Anyway, sorry about being such a bummer and a downer and all that. It’s not you; it’s definitely me. I’ll let you all go and have a hopefully better day for now, I guess. Meanwhile I’ll go play in traffic or something.
TTFN
*Though I think I would not give it as low an estimated likelihood as I gave the possibility of the Earth and Moon abruptly quantum tunneling to the Andromeda Galaxy.
**Outlaw’s Mind, The Dark Fairy and the Desperado, and of course Extra Body.
***Arterio-venous.

Well one issue with your songs is that the comments are turned off, so you can’t get feedback there. (I think you said you can’t control that.) But I still “like” them in spite of what you wrote above. If you think about it, whether a person “likes” your stuff or not, they are gonna croak at some point anyway.
Personally I don’t think it’s productive to obsess about one’s own flaws or about the overall sorry state of humanity or the universe. What can you really do about the universe, or the past? And the future doesn’t exist yet either. Really we only have this moment.
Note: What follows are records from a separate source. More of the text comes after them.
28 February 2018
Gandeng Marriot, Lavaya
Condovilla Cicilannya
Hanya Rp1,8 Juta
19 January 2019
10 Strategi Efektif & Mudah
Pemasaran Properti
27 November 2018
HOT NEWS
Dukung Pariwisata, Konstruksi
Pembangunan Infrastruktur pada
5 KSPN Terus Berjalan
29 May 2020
“Your true home is in the here and the now.” – Thich Nhat Hanh
I don’t like the here and now, either. I don’t think it’s probably worth the effort.
No effort needed. Just be. 🙂
Oh, there is effort required just to be. The process of breathing is irritating. I haven’t had a good night’s sleep in over 20 years. I just want to go to sleep.
Sorry to hear that. I find that melatonin helps me to sleep.
Write if it brings you joy. Write for yourself. Think of it as a gift you open every day. I’ve written ten novels, a dozen screenplays, several short stories, and hundreds of poems. And guess what? Most of the time they’ve gone unnoticed. Even after I got a publishing contract my own family did not read most of them. My ex-husband never read a word. Nor did any of my subsequent boyfriends. It took me ten years to get a publishing contract. But I didn’t give up. Why? Because I have stories that I want to tell. And writing feeds an essential part of me. If you don’t love it, find a new passion. One that makes you excited to get up in the morning.
If I could sleep through until morning without pharmaceutical help one of these nights, I would probably feel more enthusiastic about waking up in the morning. As it is, I wish I could just stay asleep, or whatever.